Investment wrapper account
Wrapper Accounts are investment structures that provide investors with a management platform, giving access to fund houses and investment exchanges worldwide. Offshore insurance companies are common providers of these, which are technically insurance products (see background below). This is of particular relevance to tax and estate planning in many worldwide jurisdictions.
Many investors prefer to invest in wrapper accounts rather than other collective investment schemes because of the extensive investment flexibility, estate planning and logistical simplicity that make up their benefits.
Investment options and structure
The nature of a wrapper is effectively no different from a trading account with a stockbroker or private bank. The investor places assets within the wrapper and instructions are then given to buy and sell assets in this account. The wrapper acts as custodian, holding assets on behalf of the investor.
The types of assets that can be held are very wide ranging:
|Stocks and shares||Unit trusts|
|Government & corporate bonds||Investment trusts|
|Exchange traded funds||Deposits|
The investor can manage the account or appoint an investment advisor to manage the investment holdings on his behalf.
Existing assets can also be added to the account, including existing shares and bonds which can be transferred and maintained within the wrapper. It offers an excellent way to sell shares that have been acquired either through inheritance or share options and negates any logistical problems with selling shares in one location while being resident in another and having to deal with different time zones. The time taken to sell the shares can be completed very quickly, avoiding any falls that may happen in the market.
The main benefit of a wrapper account is that the investor can create a portfolio of investments within a single investment plan that is tailored specifically to both their attitude to risk and needs.
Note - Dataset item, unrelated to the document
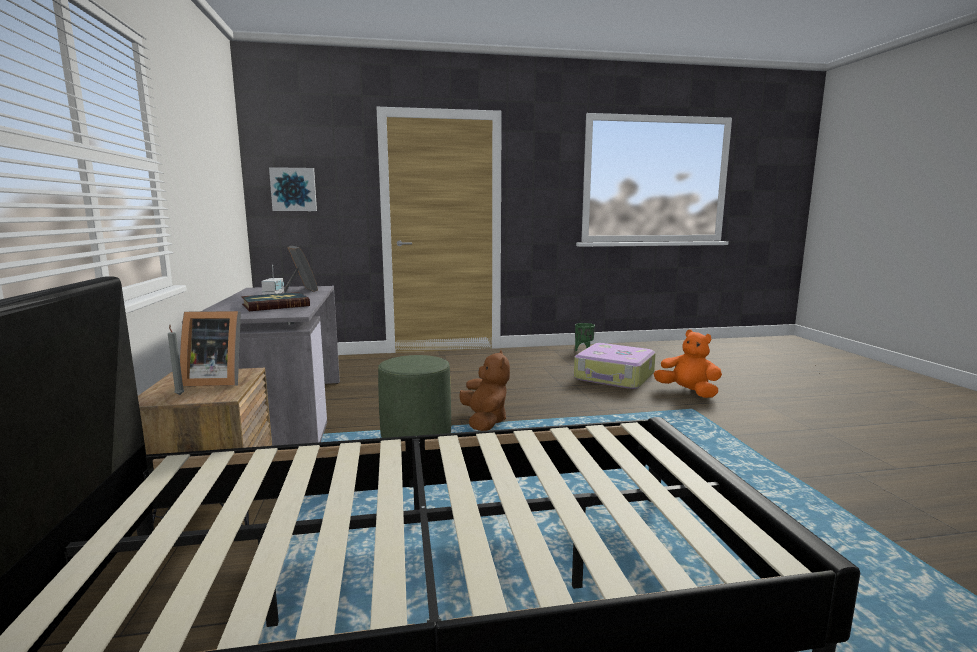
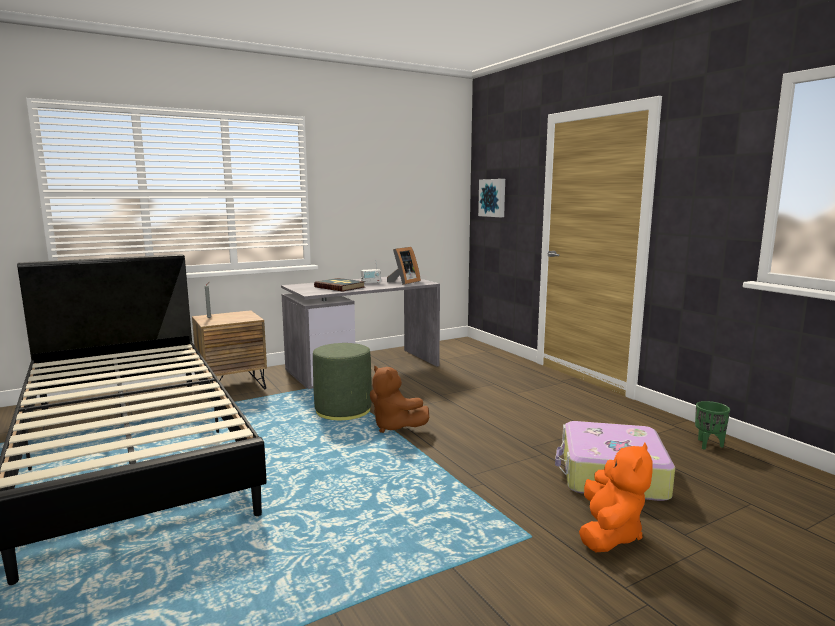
camera: 70 degrees right, 0 degrees up
picture frame [180,311,241,386] -> none
brown plush toy [459,350,510,431] -> brown plush toy turned 75 degrees clockwise [370,366,429,433]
These benefits are particularly relevant to investors who will expect individually tailored solutions and product flexibility to suit changing circumstances. Many 'vanilla' product structures will therefore not meet the needs of these individuals.
In addition, the investor can appoint a professional investment adviser to select investments on his behalf, thus delegating investment decisions to someone with the skill and expertise to achieve the investor's objectives.
The natural diversity of an international investor's portfolio will mean a greater spread of assets held with many different investment houses, across various jurisdictions. Holding investments via an offshore wrapper centralises the investments in one place. This is important during the investor's lifetime, as he/she only has to deal with one investment house who handle all the paperwork.
If the investor, for an example, has shares in Australian, US and UK companies these can all be held in one place and be traded from one location rather than having to deal with local brokers and their own rules and regulations.
The accounts can be dominated in different currencies normally around 10-11 currencies including GBP, USD, EUR, SGD, AUS & YEN. There is also the option to use these currencies within the wrapper so that different currency accounts are opened to take advantage of strengths and weaknesses.
For example, if the investor’s wrapper is dominated in GBP and this is falling against the USD, switching cash from a GBP account to a USD account will remove this potential risk and even turn it into an advantage.
An insurance bond is a form of wrapper and, for pension plans, is a single premium life insurance policy. Originally, single premium policies were written on a whole-of-life basis and their primary purpose was to leave an inheritance or donation to charity on the death of the insured person. Typically the death benefit might by 125% of the investment sum. These were traditional with-profits contracts, whereby the investor participates in the profits of the insurance company.
These moved on in the ’70 and ‘80s and the scope of investment assets increased, but by today’s standards the range was extremely limited. Eventually the insurance element dropped to 101% and the requirement for medical underwriting also disappeared.
As open architecture became a standard for offshore investment bonds and trading platforms developed, the policy structure of offshore bonds enabled them to construct truly bespoke investment portfolios.